I'm somewhat familiar with Unity's animator state machine. I've used it before, just following along with tutorials years ago, but every time I use it I feel like I have to relearn it all over again. Anyway, knowing some of its properties (and having a bunch of discarded projects to reference) will be useful here.


I grabbed a couple animations off of Mixamo for an idling and talking. These are easy enough to apply. Unity will automatically make an Avatar upon importing your FBX/.blend file, and the animation FBX files just get dragged into the animation graph, also automatically generated.

And boom, Raith will automatically Idle as soon as you hit play. From here you can add other animations and define the conditions required to switch between them. So for example, here is where I'd also add animations for when he starts talking, and when those conditions are supposed to trigger.


Unity allows you to add different layers so that your graphs don't get all clogged up. I've created different layers for eye blinking (which will happen randomly regardless of whatever other animations might be playing) and for his face emotions.



BlendShape animation


I added a couple more Blend Shapes to the mesh for making facial expressions. I created a blink, which can be adjusted between 0%-100% to account for things like squinting. I also adjusted his eyebrows, one for an angry face and one for a sad face. The eyebrows are controlled individually so that I can do partial expressions (like an inquisitive eyebrow raise using only one eyebrow).


The blinking animation is just one state, controlled via Coroutine to occur at random intervals of 1-5 seconds.


The facial expressions are currently controlled by booleans so I could test that they work. But the tree looks like this--The animation begins on an empty state where nothing happens, but if the conditions "isAngry" or "isSad" are met, it will transition to its respective facial animation. once the conditions are false, it will go back to the default empty state.
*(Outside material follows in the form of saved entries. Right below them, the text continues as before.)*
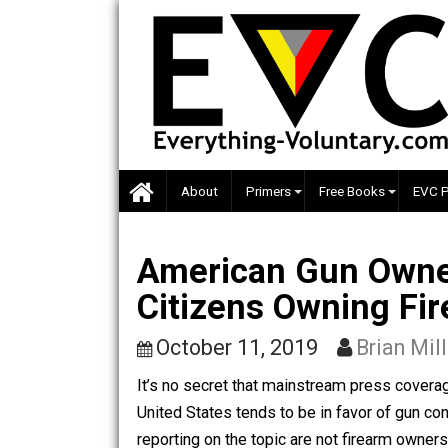
Skip
to
content
About
Primers
Free Books
American Gun Ow
Citizens Owning
October 11, 2019
Brian
It’s no secret that mainstream press 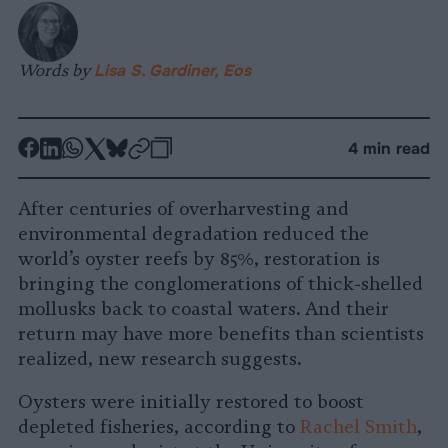
Words by
Lisa S. Gardiner, Eos
-
-
-
-
-
-
4 min read
Share
Share
Share
Share
Share
Republish
-
on
on
on
on
on
Copy
After centuries of overharvesting and
Facebook
LinkedIn
Whatsapp
X
Bluesky
environmental degradation reduced the
world’s oyster reefs by 85%, restoration is
bringing the conglomerations of thick-shelled
mollusks back to coastal waters. And their
return may have more benefits than scientists
realized, new research suggests.
Oysters were initially restored to boost
depleted fisheries, according to
Rachel Smith
,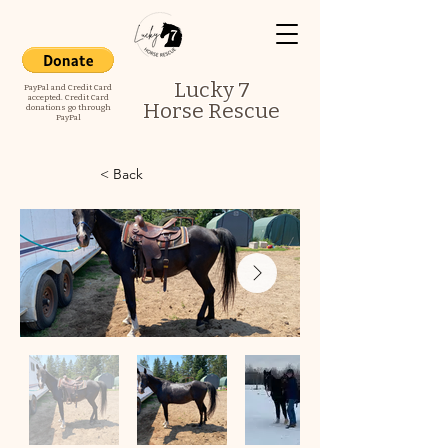
Lucky 7
PayPal and Credit Card
accepted. Credit Card
Horse Rescue
donations go through
PayPal
< Back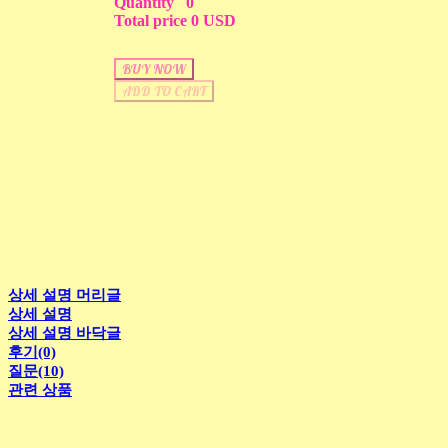
Quantity
0
Total price
0 USD
BUY NOW
ADD TO CART
상세 설명 머리글
상세 설명
상세 설명 바닥글
후기(0)
질문(10)
관련 상품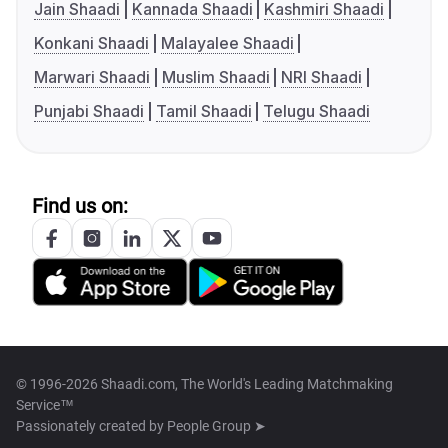
Jain Shaadi
Kannada Shaadi
Kashmiri Shaadi
Konkani Shaadi
Malayalee Shaadi
Marwari Shaadi
Muslim Shaadi
NRI Shaadi
Punjabi Shaadi
Tamil Shaadi
Telugu Shaadi
Find us on:
© 1996-2026 Shaadi.com, The World's Leading Matchmaking
Service™
Passionately created by
People Group ➤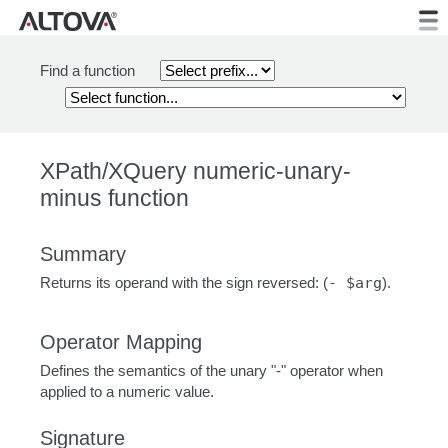
Find a function
XPath/XQuery numeric-unary-
minus function
Summary
Returns its operand with the sign reversed: (
- $arg
).
Operator Mapping
Defines the semantics of the unary "-" operator when
applied to a numeric value.
Signature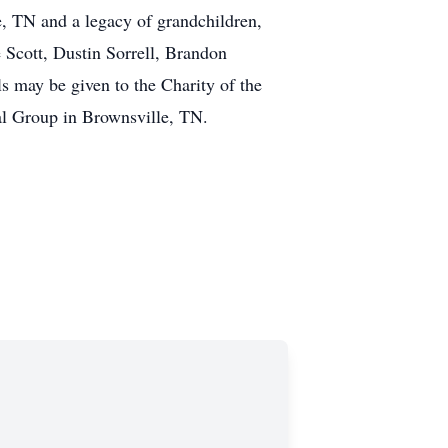
, TN and a legacy of grandchildren,
e Scott, Dustin Sorrell, Brandon
 may be given to the Charity of the
al Group in Brownsville, TN.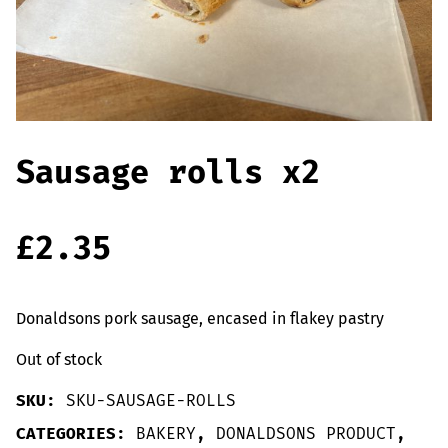
Offers
Sausages & Burgers
Haggis & Puddings
Cooked Meats
Sausage rolls x2
£
2.35
Donaldsons pork sausage, encased in flakey pastry
Out of stock
SKU:
SKU-SAUSAGE-ROLLS
CATEGORIES:
BAKERY
,
DONALDSONS PRODUCT
,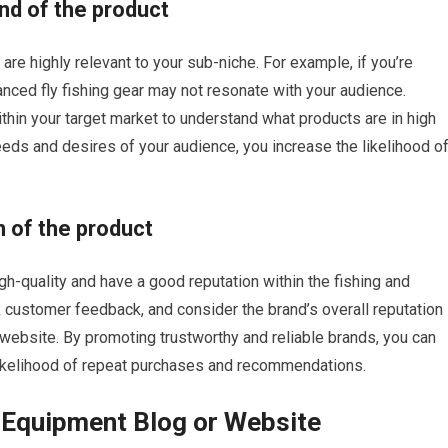
nd of the product
re highly relevant to your sub-niche. For example, if you’re
vanced fly fishing gear may not resonate with your audience.
thin your target market to understand what products are in high
eeds and desires of your audience, you increase the likelihood o
n of the product
igh-quality and have a good reputation within the fishing and
customer feedback, and consider the brand’s overall reputation
 website. By promoting trustworthy and reliable brands, you can
 likelihood of repeat purchases and recommendations.
g Equipment Blog or Website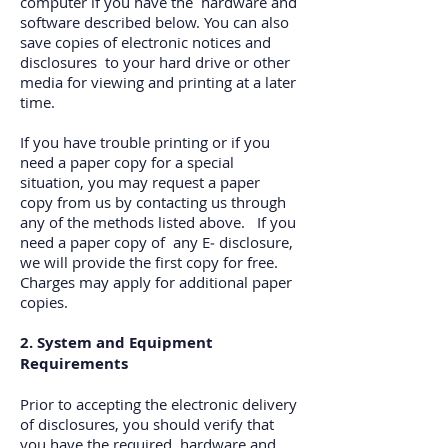
computer if you have the hardware and
software described below. You can also
save copies of electronic notices and
disclosures to your hard drive or other
media for viewing and printing at a later
time.
If you have trouble printing or if you
need a paper copy for a special
situation, you may request a paper
copy from us by contacting us through
any of the methods listed above. If you
need a paper copy of any E‐ disclosure,
we will provide the first copy for free.
Charges may apply for additional paper
copies.
2. System and Equipment
Requirements
Prior to accepting the electronic delivery
of disclosures, you should verify that
you have the required hardware and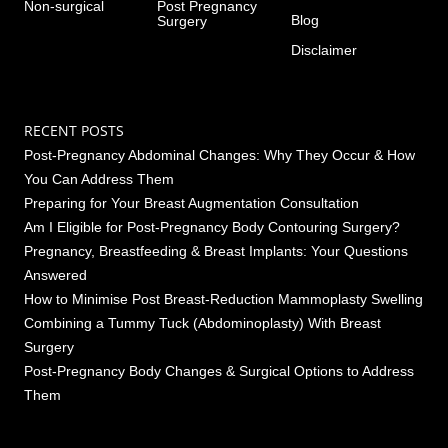
Non-surgical
Post Pregnancy
Blog
Surgery
Disclaimer
RECENT POSTS
Post-Pregnancy Abdominal Changes: Why They Occur & How
You Can Address Them
Preparing for Your Breast Augmentation Consultation
Am I Eligible for Post-Pregnancy Body Contouring Surgery?
Pregnancy, Breastfeeding & Breast Implants: Your Questions
Answered
How to Minimise Post Breast-Reduction Mammoplasty Swelling
Combining a Tummy Tuck (Abdominoplasty) With Breast
Surgery
Post-Pregnancy Body Changes & Surgical Options to Address
Them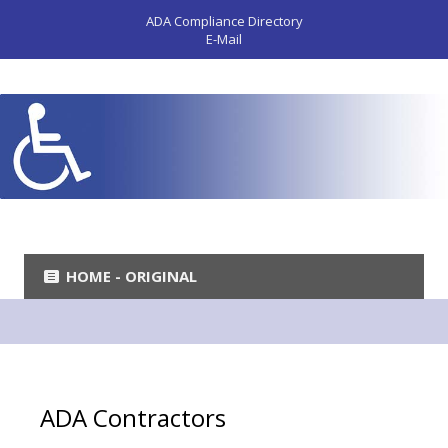
ADA Compliance Directory
E-Mail
HOME - ORIGINAL
ADA Contractors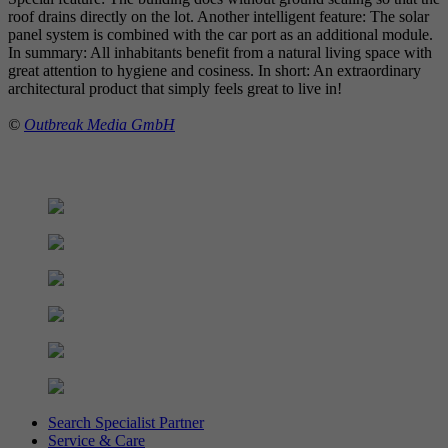
roof drains directly on the lot. Another intelligent feature: The solar
panel system is combined with the car port as an additional module.
In summary: All inhabitants benefit from a natural living space with
great attention to hygiene and cosiness. In short: An extraordinary
architectural product that simply feels great to live in!
©
Outbreak Media GmbH
Search Specialist Partner
Service & Care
All together, we get these!



Eye Tracking


I wanted to make sure his eyes actually followed the camera so that when he moves around or gestures as he talks, his eyes are still looking at the user. I had to go back into Blender and add bones to his eyeballs.


After that, the eye bones can be moved via script, and told to follow the main camera in Unity. It's good practice to put anything dealing with animations in LateUpdate() rather than Update(), as late update gets called after any physics has been applied; i.e. your animations won't get messed up by movement calculations that get called beforehand. ( I had to multiply my rotations by 90 degrees on the X axis cause of a weird rotation problem, but it works now so whatever).


Now, no matter how much I move the camera around, or how much he moves his head around, his eyes will look at you! The texture needs to be fixed to include his entire iris now.